───── Provided entries

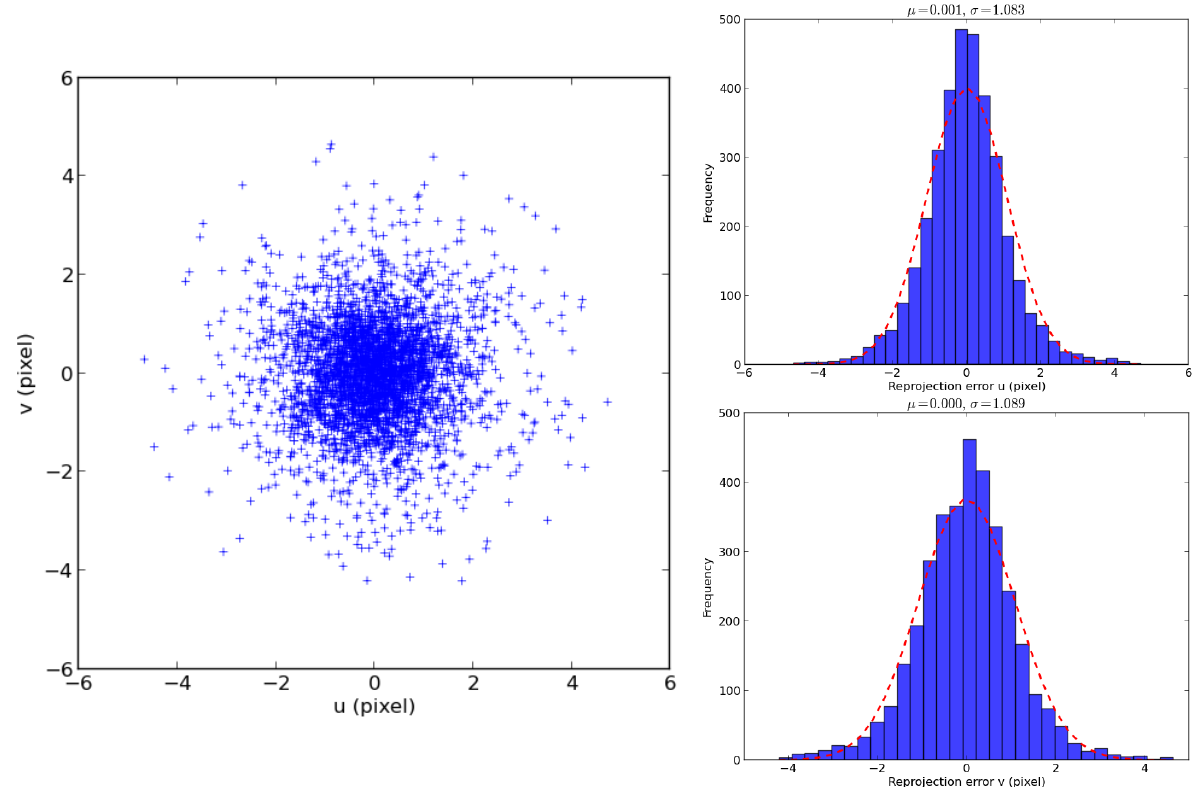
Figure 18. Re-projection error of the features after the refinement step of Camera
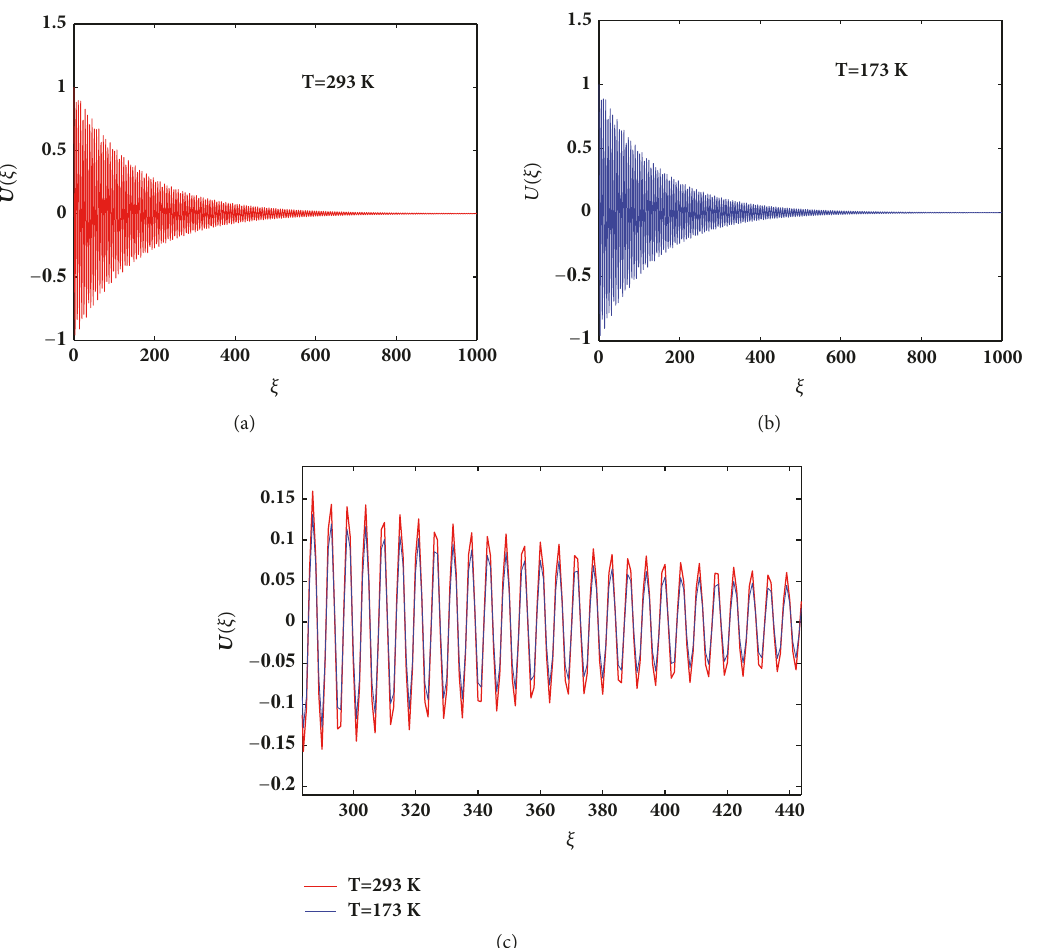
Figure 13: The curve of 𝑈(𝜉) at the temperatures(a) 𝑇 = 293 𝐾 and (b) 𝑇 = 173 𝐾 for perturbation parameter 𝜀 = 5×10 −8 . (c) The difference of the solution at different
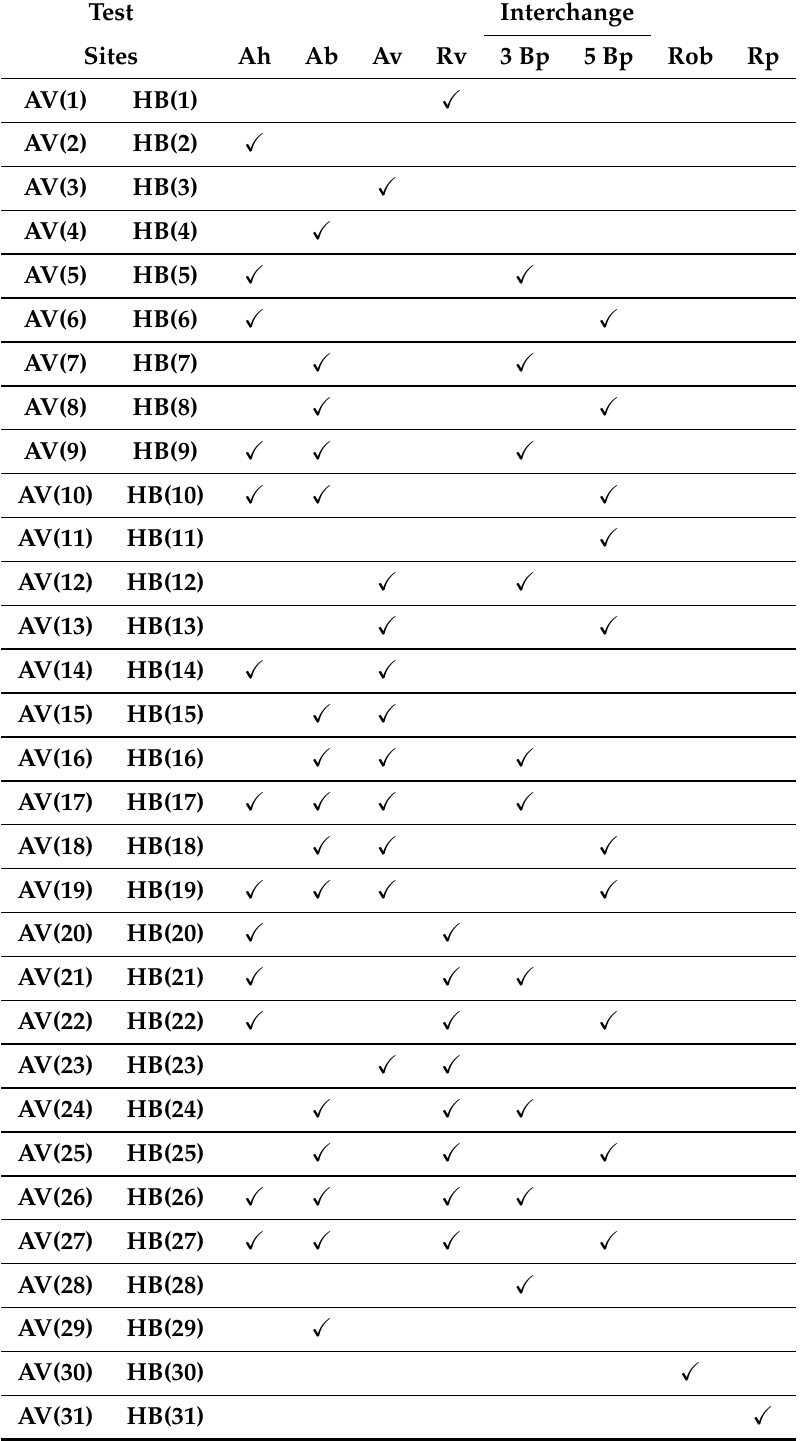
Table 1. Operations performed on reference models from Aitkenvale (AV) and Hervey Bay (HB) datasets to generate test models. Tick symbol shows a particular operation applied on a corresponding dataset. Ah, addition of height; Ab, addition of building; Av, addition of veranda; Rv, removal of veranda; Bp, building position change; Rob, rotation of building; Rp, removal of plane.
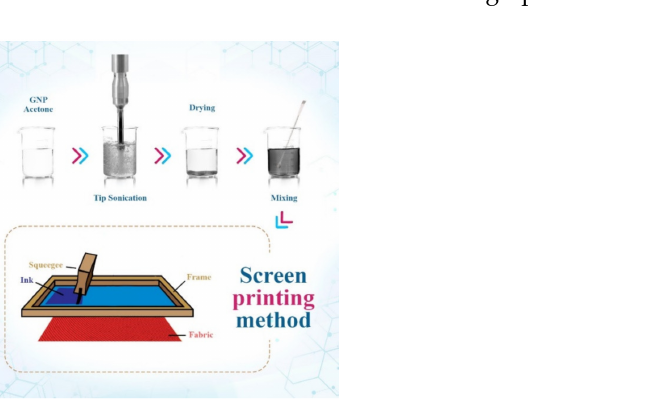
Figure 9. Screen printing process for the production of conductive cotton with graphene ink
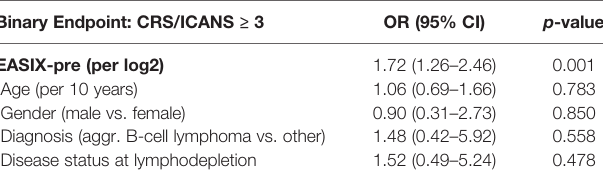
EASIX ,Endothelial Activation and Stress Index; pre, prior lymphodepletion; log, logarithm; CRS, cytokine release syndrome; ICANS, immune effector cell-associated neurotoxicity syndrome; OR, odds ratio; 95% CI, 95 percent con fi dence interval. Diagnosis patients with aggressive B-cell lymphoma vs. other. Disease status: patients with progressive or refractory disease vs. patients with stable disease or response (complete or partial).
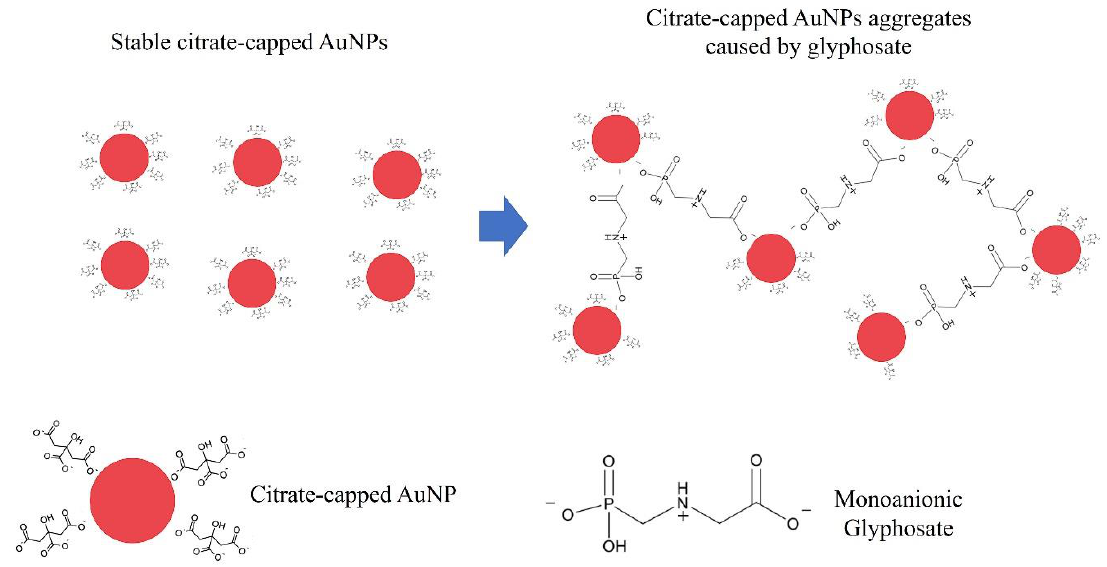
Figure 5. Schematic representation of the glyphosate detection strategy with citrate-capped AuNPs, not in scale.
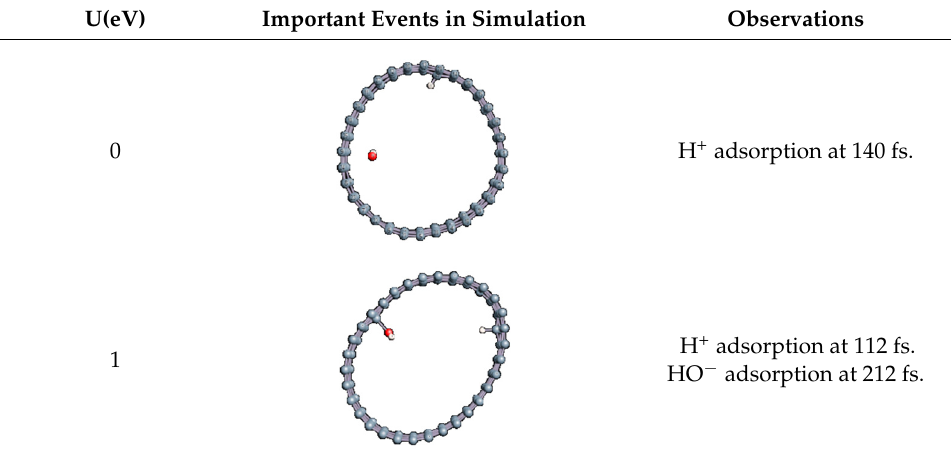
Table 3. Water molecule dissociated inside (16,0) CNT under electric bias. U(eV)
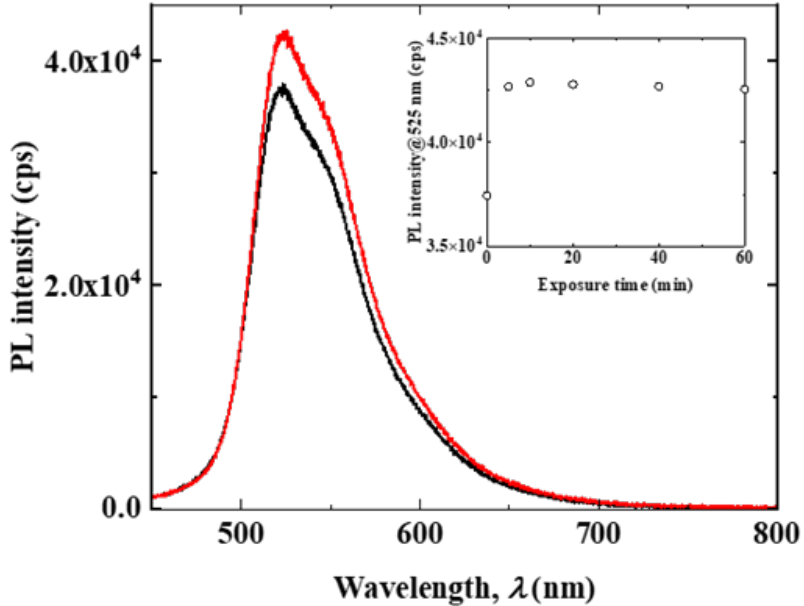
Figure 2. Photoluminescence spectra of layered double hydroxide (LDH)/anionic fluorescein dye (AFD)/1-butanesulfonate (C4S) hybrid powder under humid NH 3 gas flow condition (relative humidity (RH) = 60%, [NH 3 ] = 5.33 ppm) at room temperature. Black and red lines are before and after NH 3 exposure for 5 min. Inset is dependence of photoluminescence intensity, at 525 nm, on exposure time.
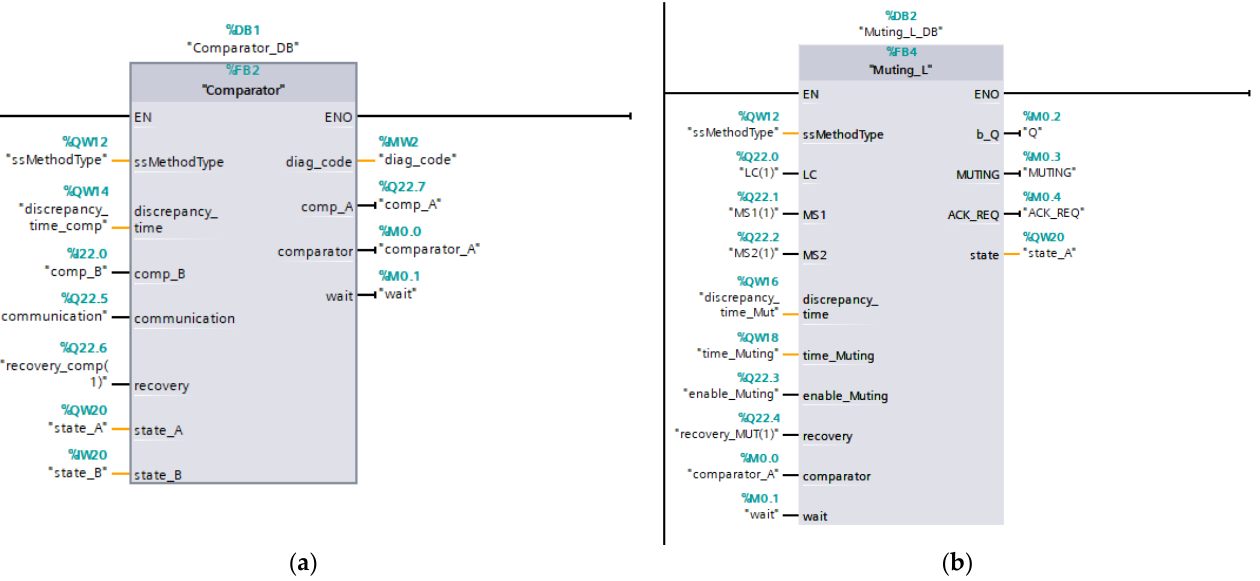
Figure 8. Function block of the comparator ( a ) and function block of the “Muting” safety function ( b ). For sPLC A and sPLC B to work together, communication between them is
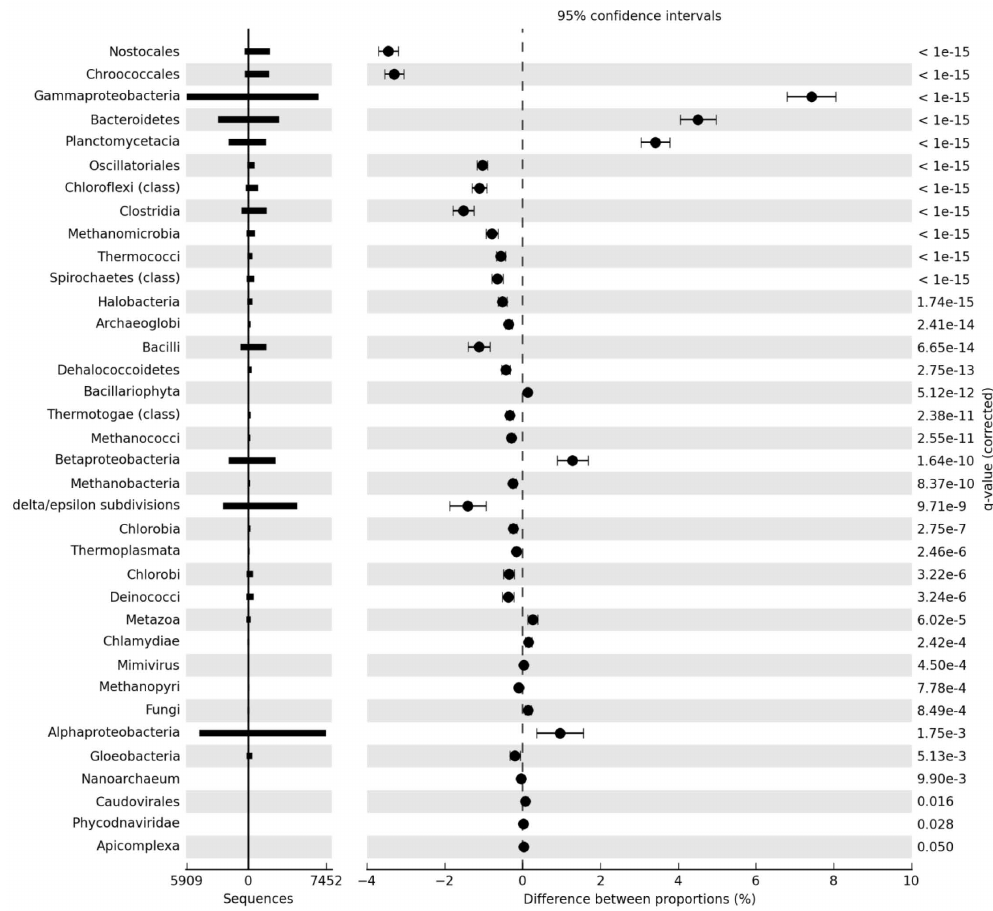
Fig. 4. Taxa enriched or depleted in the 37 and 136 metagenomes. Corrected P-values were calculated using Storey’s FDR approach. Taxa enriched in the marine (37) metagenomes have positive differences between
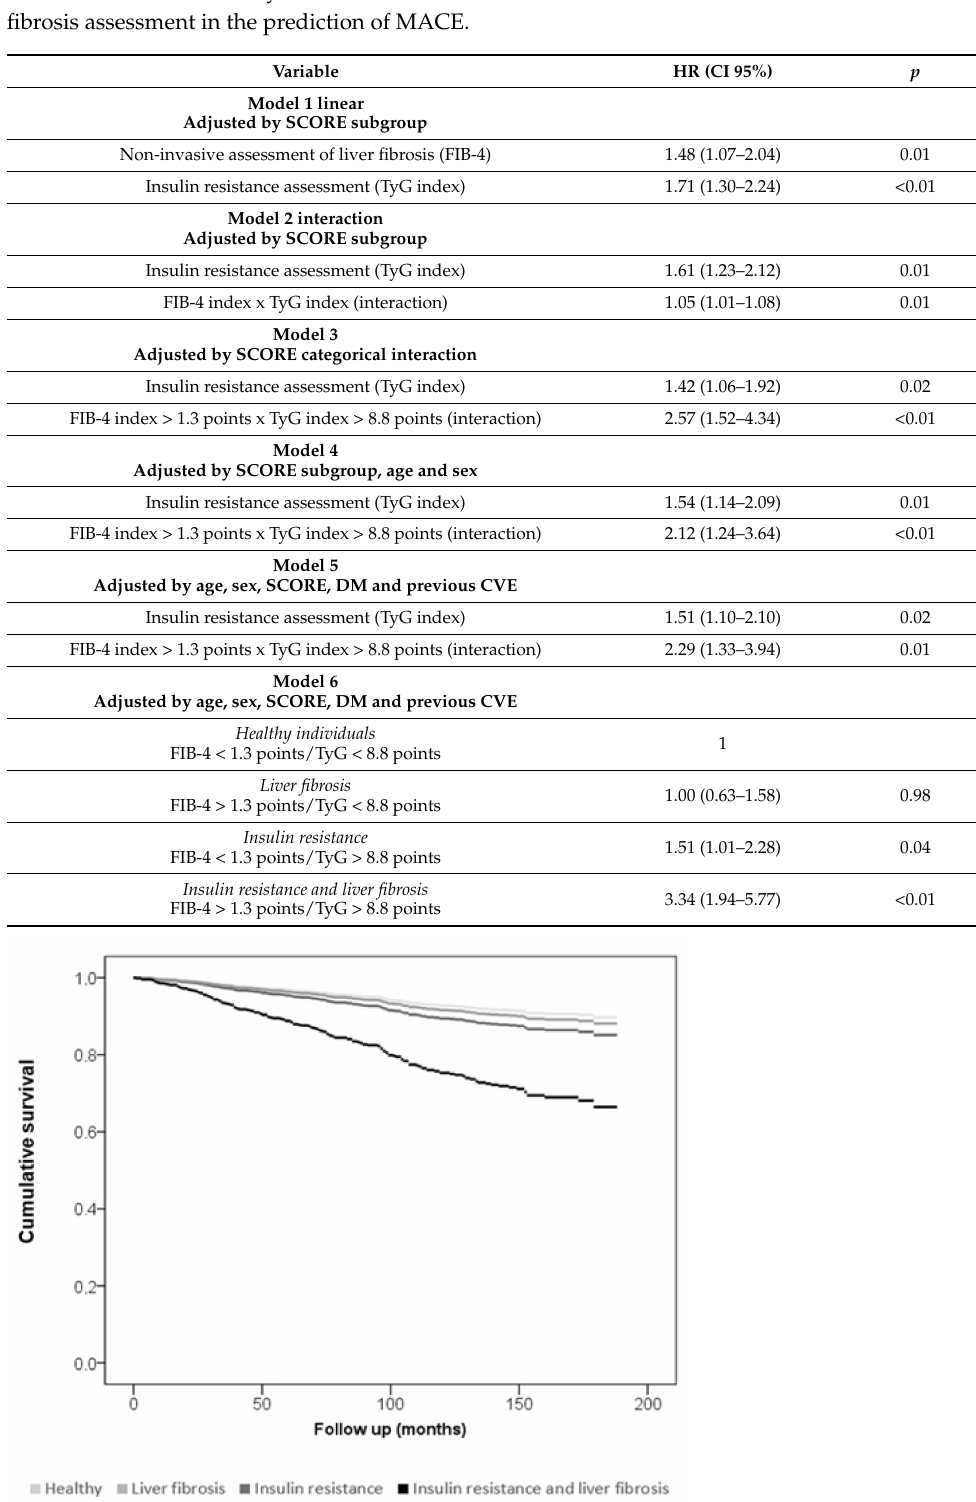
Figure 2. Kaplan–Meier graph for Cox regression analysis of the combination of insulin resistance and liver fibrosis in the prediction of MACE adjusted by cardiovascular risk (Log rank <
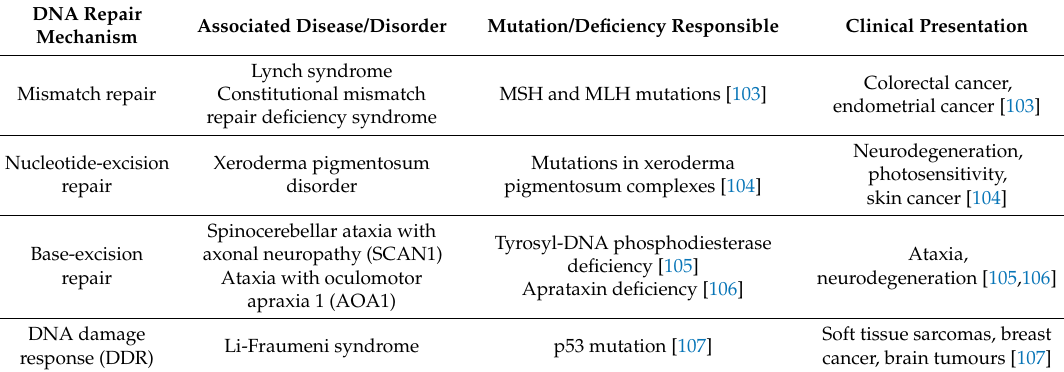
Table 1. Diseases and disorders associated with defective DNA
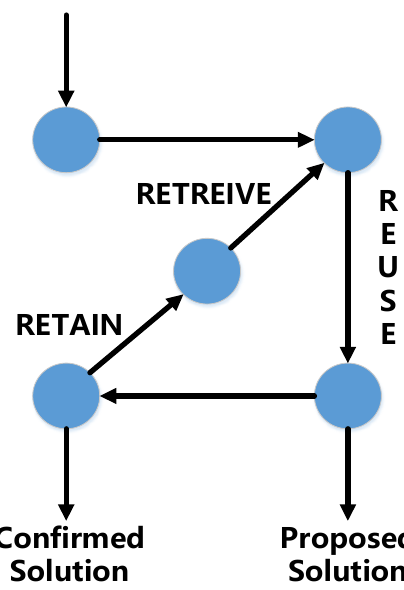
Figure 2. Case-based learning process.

──────────

_Work required_
Restate all entries exactly; pictures stay out.

_Final answer_
Figure 18. Re-projection error of the features after the refinement step of Camera
Figure 13: The curve of 𝑈(𝜉) at the temperatures(a) 𝑇 = 293 𝐾 and (b) 𝑇 = 173 𝐾 for perturbation parameter 𝜀 = 5×10 −8 . (c) The difference of the solution at different
Table 1. Operations performed on reference models from Aitkenvale (AV) and Hervey Bay (HB) datasets to generate test models. Tick symbol shows a particular operation applied on a corresponding dataset. Ah, addition of height; Ab, addition of building; Av, addition of veranda; Rv, removal of veranda; Bp, building position change; Rob, rotation of building; Rp, removal of plane.
Figure 9. Screen printing process for the production of conductive cotton with graphene ink
EASIX ,Endothelial Activation and Stress Index; pre, prior lymphodepletion; log, logarithm; CRS, cytokine release syndrome; ICANS, immune effector cell-associated neurotoxicity syndrome; OR, odds ratio; 95% CI, 95 percent con fi dence interval. Diagnosis patients with aggressive B-cell lymphoma vs. other. Disease status: patients with progressive or refractory disease vs. patients with stable disease or response (complete or partial).
Figure 5. Schematic representation of the glyphosate detection strategy with citrate-capped AuNPs, not in scale.
Table 3. Water molecule dissociated inside (16,0) CNT under electric bias. U(eV)
Figure 2. Photoluminescence spectra of layered double hydroxide (LDH)/anionic fluorescein dye (AFD)/1-butanesulfonate (C4S) hybrid powder under humid NH 3 gas flow condition (relative humidity (RH) = 60%, [NH 3 ] = 5.33 ppm) at room temperature. Black and red lines are before and after NH 3 exposure for 5 min. Inset is dependence of photoluminescence intensity, at 525 nm, on exposure time.
Figure 8. Function block of the comparator ( a ) and function block of the “Muting” safety function ( b ). For sPLC A and sPLC B to work together, communication between them is
Fig. 4. Taxa enriched or depleted in the 37 and 136 metagenomes. Corrected P-values were calculated using Storey’s FDR approach. Taxa enriched in the marine (37) metagenomes have positive differences between
Figure 2. Kaplan–Meier graph for Cox regression analysis of the combination of insulin resistance and liver fibrosis in the prediction of MACE adjusted by cardiovascular risk (Log rank <
Table 1. Diseases and disorders associated with defective DNA
Figure 2. Case-based learning process.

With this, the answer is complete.